◆ Source data:
* * *

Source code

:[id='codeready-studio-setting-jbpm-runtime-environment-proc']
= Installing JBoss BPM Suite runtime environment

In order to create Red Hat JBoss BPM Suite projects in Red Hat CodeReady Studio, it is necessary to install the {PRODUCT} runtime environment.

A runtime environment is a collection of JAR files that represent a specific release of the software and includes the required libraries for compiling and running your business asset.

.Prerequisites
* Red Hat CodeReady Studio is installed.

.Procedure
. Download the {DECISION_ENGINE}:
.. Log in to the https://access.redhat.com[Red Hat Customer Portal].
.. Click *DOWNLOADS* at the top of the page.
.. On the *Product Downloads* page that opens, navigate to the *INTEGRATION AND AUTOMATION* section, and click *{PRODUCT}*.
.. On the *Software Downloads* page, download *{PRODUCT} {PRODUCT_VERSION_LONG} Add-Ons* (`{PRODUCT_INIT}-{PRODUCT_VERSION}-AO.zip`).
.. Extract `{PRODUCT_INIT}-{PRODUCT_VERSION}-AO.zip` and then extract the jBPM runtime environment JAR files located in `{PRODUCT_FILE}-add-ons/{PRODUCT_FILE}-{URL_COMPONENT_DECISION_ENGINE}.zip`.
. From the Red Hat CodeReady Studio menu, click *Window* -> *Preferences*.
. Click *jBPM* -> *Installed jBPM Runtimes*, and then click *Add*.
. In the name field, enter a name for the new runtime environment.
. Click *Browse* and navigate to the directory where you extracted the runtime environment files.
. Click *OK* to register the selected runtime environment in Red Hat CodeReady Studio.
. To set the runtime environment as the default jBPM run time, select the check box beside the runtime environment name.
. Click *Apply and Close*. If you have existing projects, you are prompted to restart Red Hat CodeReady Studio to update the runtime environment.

* * *

◆ About this task: Report each line of the data in which "Suite" occurs.

◆ Expected answer:
= Installing JBoss BPM Suite runtime environment
In order to create Red Hat JBoss BPM Suite projects in Red Hat CodeReady Studio, it is necessary to install the {PRODUCT} runtime environment.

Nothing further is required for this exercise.